I met up with our group for a tour of the Basilica of San Clemente, which was great, and the Colosseum. San Clemente is a three-fer: a Middle Ages church with a ceiling and walls that were later redecorated but original mosaics up front, which are very beautiful and of which I have no pictures because they aren't allowed; try Wikimedia and this representative picture of the glorious floor; a fourth-century church underneath that, with frescos dating somewhat later; and two first-century buildings, one a Mithraeum and the other something probably commercial, like a warehouse. You have to pay to go into the excavations, and I'm not sure how informative the signs would be without a guide, but the top level is definitely worth a look.

Then to the Colosseum, which is of course giant and impressive: capacity of 40-70 thousand people! Designed to let them all out in ten minutes! Elevators to get the animals, special effects, gladiators, etc., up from down below the stage! A retractable roof! The exterior has just been cleaned and the interior is in progress, which makes an impressive difference, as you'll see in the pictures.
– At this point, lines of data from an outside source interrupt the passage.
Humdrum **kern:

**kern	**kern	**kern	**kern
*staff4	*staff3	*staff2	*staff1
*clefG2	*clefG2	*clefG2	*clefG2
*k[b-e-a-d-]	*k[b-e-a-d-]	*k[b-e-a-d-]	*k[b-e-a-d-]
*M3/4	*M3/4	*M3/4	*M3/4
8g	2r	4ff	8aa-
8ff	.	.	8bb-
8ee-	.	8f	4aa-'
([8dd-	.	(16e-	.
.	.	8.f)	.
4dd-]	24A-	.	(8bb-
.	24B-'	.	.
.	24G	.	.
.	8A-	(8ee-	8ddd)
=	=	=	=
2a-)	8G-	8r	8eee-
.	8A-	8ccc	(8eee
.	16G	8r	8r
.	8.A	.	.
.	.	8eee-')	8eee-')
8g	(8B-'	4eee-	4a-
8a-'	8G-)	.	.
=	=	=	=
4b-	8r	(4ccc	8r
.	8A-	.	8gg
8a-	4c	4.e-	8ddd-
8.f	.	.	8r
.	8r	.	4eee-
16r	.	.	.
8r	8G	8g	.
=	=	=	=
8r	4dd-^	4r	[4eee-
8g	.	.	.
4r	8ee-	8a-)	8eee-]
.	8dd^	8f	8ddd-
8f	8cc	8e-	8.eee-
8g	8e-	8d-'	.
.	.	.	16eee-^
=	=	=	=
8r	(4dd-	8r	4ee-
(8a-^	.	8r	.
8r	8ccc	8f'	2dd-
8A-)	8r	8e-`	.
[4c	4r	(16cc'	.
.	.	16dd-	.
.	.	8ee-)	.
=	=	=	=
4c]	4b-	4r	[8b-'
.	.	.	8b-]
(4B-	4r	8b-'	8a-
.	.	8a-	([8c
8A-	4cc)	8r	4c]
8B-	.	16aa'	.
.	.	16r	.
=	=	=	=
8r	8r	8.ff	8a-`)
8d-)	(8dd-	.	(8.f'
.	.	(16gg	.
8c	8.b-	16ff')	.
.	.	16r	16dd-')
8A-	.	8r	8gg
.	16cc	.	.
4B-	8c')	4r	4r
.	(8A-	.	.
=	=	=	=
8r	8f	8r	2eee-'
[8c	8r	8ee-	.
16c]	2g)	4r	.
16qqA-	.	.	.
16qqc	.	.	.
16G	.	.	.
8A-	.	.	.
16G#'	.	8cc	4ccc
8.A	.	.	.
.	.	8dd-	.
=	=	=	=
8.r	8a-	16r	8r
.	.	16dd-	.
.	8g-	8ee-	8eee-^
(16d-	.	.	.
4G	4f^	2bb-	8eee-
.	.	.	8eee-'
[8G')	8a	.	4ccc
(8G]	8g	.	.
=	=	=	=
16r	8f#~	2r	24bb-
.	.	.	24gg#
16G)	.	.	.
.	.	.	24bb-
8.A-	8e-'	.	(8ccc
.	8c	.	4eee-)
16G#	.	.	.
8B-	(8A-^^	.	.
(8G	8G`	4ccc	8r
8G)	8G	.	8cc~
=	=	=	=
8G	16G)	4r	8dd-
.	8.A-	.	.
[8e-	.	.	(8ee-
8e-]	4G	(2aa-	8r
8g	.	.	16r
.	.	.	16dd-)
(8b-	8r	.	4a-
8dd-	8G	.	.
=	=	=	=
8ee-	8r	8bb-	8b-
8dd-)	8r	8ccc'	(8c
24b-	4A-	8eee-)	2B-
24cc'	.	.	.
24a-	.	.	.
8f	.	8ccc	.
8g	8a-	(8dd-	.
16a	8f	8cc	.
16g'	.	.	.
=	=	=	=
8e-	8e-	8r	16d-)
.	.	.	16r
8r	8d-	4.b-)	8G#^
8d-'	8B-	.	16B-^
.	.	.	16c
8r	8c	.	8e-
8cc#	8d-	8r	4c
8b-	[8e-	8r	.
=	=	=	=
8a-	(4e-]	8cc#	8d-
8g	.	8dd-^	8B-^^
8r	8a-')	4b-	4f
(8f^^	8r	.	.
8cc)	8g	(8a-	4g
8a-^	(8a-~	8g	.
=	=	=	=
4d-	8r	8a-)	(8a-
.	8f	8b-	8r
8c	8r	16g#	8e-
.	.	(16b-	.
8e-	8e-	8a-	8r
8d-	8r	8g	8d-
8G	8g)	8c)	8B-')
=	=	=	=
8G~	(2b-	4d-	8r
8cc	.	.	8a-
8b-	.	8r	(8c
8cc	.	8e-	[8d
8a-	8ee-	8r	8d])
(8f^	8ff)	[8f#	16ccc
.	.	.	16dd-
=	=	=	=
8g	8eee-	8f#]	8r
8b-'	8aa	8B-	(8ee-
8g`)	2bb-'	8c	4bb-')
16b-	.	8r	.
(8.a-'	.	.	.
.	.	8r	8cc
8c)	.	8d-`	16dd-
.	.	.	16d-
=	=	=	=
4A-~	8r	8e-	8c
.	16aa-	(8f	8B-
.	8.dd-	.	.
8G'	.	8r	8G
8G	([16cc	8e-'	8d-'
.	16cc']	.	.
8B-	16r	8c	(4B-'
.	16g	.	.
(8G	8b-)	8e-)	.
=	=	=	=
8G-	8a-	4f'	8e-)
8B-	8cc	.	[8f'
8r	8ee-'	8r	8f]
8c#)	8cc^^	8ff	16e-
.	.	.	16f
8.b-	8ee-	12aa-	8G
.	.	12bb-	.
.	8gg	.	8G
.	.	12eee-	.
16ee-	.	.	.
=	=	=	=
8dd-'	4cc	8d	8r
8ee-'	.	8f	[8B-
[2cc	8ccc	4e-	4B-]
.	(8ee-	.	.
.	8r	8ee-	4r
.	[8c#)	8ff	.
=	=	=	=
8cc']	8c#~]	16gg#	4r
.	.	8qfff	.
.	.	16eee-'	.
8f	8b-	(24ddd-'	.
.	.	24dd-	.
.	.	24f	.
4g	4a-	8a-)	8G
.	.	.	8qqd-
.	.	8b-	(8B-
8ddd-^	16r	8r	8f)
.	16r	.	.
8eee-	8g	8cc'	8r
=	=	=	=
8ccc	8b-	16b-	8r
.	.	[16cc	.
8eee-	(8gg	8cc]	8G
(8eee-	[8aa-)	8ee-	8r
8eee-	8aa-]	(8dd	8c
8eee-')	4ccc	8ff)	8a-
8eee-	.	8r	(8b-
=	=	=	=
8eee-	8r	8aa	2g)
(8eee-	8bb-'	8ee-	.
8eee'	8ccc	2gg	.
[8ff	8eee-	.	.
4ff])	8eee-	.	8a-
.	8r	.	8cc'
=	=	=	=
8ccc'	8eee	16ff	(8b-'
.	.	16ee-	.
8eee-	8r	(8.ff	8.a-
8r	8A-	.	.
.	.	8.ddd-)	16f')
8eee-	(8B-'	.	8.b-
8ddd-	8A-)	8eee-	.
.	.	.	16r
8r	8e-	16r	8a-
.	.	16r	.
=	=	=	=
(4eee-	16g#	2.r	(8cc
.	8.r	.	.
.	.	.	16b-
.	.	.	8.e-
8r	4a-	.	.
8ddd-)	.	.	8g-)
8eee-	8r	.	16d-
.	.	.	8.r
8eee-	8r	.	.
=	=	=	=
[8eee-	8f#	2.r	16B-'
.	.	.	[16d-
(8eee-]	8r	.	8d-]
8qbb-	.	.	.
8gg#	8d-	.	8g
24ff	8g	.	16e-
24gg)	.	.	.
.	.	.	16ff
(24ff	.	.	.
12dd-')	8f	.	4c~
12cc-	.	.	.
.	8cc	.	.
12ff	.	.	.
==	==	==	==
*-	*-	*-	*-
We'd heard about the history on the first day's tour, plus it was very very hot, so it wasn't the absolutely fascinating experience it could've been on first meeting, but it was still really interesting.

Then dinner on the roof of the Hotel Artemide, which had amazing gelato--I don't know if they make it in-house, but I had cream, strawberry, mixed berry, and chocolate, and while the mixed berry was maybe a little too berry for my own tastes, it was all good, and the chocolate was a standout: stunningly intense.

The photo set is only for the Colosseum and includes one picture of the exterior from earlier in the trip.